De repente, el portón de la entrada golpeó violentamente los muros. La música cesó, los saltimbanquis pararon y todos los presentes giraron sus miradas. Entró un caballero ataviado de negro, descendió de su montura y se plantó frente al rey:

-Esta es la boda de mi primogénita Victoria. ¿Quién osa interrumpir?

-Soy Siniestro, caballero de las tinieblas. Veo que he llegado en el momento adecuado. Hace años que su majestad, acosado por los invasores del norte, prometió la mano de su primogénita al caballero que venciera a los bárbaros. Llevo años luchando y finalmente he conseguido expulsarlos de las tierras que os arrebataron. Vengo pues a reclamar lo que me pertenece.

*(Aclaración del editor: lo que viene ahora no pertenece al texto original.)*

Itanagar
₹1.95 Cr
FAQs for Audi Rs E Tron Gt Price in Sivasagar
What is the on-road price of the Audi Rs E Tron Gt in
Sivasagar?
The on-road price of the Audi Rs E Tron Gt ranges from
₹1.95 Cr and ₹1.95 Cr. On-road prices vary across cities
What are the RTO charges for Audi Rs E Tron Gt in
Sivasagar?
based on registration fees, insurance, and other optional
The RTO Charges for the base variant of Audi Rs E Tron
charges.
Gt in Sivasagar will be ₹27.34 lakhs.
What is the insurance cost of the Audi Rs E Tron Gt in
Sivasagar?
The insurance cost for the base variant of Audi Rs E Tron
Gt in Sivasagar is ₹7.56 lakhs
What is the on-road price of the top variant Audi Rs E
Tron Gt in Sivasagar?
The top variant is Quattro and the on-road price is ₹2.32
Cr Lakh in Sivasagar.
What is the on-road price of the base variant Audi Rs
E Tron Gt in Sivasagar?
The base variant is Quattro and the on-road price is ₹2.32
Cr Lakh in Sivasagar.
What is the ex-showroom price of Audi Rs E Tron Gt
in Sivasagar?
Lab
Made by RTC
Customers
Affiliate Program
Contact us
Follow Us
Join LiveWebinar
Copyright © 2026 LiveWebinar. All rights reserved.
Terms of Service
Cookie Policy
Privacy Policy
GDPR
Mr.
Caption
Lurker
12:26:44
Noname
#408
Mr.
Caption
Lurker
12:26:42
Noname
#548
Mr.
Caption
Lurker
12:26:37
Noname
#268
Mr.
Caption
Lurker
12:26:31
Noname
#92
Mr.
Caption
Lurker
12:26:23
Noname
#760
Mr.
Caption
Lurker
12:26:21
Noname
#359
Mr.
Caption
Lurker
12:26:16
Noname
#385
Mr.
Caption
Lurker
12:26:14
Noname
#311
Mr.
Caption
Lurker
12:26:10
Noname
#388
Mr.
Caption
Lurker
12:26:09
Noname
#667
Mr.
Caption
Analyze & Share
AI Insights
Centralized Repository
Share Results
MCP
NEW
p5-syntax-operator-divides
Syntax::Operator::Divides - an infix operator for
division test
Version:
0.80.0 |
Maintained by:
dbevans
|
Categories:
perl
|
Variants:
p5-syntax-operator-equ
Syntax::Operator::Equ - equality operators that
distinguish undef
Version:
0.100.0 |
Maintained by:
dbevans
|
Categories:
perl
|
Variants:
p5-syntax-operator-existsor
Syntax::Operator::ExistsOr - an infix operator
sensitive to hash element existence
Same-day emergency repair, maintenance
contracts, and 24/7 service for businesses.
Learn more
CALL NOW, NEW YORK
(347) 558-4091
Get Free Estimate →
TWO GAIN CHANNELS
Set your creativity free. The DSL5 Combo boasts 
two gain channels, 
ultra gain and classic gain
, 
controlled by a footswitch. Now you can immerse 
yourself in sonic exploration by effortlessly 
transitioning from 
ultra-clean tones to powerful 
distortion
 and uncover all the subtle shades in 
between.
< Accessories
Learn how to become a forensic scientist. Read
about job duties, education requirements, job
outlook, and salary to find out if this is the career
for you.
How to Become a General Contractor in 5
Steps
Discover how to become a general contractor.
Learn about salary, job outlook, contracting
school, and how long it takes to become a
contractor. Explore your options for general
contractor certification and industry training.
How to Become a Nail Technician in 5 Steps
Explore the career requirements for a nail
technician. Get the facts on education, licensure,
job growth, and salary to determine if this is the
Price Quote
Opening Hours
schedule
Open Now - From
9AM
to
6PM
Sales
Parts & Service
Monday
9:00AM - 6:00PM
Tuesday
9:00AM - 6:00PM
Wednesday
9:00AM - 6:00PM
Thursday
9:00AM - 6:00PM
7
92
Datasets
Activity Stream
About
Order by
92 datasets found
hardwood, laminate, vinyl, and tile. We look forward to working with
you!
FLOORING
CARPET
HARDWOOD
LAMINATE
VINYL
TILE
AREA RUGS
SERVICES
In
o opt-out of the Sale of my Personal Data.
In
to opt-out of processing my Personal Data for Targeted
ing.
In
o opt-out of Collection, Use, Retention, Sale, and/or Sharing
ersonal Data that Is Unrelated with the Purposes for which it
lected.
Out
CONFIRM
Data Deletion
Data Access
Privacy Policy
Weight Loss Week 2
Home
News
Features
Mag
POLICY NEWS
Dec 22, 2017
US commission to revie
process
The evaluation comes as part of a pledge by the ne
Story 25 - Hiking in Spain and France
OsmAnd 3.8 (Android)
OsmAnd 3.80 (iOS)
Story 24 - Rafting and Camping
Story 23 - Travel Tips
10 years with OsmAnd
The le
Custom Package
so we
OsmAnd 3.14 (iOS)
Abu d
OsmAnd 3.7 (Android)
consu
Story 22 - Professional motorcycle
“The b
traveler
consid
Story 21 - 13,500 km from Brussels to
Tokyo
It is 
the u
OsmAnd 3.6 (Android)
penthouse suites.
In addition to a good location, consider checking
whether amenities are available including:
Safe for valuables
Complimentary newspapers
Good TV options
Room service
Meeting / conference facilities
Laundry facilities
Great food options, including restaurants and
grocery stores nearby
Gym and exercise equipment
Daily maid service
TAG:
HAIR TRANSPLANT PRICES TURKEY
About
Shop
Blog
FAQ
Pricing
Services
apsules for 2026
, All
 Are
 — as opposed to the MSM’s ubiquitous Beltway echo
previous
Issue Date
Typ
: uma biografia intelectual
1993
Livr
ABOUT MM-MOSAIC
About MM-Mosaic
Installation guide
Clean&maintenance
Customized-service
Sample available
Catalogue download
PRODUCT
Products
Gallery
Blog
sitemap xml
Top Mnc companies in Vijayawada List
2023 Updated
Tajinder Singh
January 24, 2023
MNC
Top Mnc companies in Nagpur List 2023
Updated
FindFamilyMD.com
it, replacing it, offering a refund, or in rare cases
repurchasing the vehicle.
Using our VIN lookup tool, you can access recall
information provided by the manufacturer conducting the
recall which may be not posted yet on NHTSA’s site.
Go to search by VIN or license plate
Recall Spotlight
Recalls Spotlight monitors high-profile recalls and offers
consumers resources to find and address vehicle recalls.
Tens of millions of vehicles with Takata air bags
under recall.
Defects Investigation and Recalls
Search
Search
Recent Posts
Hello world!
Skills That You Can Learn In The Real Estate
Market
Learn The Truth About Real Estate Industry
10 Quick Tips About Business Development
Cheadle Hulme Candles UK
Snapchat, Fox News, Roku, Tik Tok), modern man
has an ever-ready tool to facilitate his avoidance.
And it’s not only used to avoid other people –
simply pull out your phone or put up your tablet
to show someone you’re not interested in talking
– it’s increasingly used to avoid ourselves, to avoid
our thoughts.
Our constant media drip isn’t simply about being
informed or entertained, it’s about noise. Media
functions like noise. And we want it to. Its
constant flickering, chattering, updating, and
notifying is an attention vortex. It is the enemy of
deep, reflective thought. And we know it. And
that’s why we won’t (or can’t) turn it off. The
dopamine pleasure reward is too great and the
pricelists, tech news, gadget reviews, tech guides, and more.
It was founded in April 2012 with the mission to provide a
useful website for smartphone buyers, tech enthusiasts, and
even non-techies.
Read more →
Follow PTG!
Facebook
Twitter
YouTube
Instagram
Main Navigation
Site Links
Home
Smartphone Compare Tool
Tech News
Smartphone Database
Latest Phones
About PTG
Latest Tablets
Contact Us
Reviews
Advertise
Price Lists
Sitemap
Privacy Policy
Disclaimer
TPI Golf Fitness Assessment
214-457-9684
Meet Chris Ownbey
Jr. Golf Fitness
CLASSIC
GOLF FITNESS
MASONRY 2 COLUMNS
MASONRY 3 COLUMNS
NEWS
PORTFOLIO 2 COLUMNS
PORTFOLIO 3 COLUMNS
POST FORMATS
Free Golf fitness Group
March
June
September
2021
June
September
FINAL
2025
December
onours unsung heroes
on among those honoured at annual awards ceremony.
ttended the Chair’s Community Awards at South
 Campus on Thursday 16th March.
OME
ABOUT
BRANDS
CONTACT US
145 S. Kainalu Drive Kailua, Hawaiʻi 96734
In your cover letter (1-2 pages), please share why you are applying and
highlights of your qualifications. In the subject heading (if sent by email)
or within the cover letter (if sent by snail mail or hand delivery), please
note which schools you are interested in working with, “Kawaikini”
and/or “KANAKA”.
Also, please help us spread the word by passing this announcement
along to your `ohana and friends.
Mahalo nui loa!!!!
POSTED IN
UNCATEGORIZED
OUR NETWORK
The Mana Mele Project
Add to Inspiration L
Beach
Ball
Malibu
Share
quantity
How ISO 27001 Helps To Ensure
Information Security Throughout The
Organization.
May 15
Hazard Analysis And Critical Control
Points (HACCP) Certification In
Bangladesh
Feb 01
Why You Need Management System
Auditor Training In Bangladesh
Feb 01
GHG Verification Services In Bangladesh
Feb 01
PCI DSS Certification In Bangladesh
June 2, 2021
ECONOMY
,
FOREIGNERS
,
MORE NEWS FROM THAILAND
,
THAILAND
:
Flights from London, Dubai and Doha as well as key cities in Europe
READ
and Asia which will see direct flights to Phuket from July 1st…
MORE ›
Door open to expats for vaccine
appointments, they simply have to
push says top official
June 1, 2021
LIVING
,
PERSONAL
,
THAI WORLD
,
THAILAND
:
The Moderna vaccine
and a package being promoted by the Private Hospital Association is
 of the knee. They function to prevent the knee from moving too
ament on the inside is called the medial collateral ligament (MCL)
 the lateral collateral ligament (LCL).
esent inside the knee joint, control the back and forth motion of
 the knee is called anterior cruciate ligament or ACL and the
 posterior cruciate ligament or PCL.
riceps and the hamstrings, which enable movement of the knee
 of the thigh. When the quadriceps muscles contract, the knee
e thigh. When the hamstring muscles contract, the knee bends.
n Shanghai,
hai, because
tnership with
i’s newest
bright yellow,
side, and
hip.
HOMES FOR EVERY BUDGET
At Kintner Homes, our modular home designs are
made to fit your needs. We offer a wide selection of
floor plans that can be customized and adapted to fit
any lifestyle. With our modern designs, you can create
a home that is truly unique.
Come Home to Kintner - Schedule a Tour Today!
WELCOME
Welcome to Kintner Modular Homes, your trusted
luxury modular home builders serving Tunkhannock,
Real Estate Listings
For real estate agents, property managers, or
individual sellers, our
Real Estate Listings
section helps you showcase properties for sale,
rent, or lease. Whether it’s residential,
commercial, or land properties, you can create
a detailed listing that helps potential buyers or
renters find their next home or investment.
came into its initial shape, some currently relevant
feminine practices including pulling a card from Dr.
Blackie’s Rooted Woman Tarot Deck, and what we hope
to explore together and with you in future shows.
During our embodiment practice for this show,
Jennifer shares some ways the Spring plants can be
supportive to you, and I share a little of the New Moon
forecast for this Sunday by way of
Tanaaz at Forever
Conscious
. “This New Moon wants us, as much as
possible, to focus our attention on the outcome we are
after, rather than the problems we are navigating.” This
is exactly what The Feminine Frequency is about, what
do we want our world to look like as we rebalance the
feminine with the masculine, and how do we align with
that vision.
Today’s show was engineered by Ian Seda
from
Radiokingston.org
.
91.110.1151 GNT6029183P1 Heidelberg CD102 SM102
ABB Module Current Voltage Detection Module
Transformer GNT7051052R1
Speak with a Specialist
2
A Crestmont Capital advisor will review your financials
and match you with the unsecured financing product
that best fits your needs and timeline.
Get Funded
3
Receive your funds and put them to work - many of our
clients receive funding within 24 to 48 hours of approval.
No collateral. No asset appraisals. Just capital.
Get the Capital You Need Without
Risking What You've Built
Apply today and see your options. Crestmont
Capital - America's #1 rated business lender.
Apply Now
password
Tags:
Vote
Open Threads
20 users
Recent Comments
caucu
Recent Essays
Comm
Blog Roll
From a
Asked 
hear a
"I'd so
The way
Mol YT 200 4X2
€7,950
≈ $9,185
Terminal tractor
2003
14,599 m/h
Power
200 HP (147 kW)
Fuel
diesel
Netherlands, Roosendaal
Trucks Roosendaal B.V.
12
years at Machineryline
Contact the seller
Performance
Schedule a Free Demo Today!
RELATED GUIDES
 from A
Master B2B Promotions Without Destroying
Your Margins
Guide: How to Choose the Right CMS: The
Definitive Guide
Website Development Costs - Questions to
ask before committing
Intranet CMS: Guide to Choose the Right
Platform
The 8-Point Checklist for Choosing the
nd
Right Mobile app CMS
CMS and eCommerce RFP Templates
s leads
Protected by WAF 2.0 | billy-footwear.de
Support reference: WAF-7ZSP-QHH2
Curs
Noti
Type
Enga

-Mi hija Victoria está recién desposada. Pero os recompensaré con generosidad.

-No es oro ni tierras lo que vengo buscando, sino lo prometido. Sólo me iré de este castillo con la princesa Victoria o muerto. Por ello, desafío a cualquier caballero aquí presente.

Sin dudarlo, el propio rey contestó:

-Yo mismo satisfaré vuestras ansias de duelo.

-No padre, ya sois muy mayor para batiros- gimió la princesa.

En ese mismo momento, el recién desposado gritó:

-No mi rey, es a mí, Guzmán de Barbadillo, a quien corresponde saldar esta afrenta.

-Vos, ¿el caballero poeta?, se mofó Siniestro.

-Dotes de guerrero me sobran para derrotaros e ingenio también para escribir vuestro epitafio.



El combate era a todas luces desigual. Comenzaron los primeros escarceos. Guzmán, después de todo lo que había comido y bebido no estaba en las mejores condiciones. Sus golpes apenas hacían mella en su oponente, todo lo contrario de los que recibía él, que le doblaban las piernas. En uno de los forcejeos, Siniestro impulsó a su oponente sobre una mesa, haciéndole perder su espada. Guzmán enarboló una de las antorchas y consiguió acercarla a la cara de su rival, cegándolo, instante que aprovechó para recuperar su arma. Los golpes se sucedían cada vez más fuertes, haciendo retumbar el castillo. Yo sentía incluso temblar la piedra bajo mi cuerpo.

- ¡Vamos, demostrad vuestro coraje!, ¡vamos caballero poeta!, ¡vamos mequetrefe! …



Lo siguiente que vi fue a mi hermano que me zarandeaba.

-Vamos canijo, vamos. Tenemos que llegar a casa antes de que se despierten.



-Ahora a dormir y mañana ya te cuento, ¡vas a flipar!

Yo sonreí y me acurruqué bajo la sábana sabiendo que nada de lo que contara superaría lo que yo había “visto” con mis propios ojos.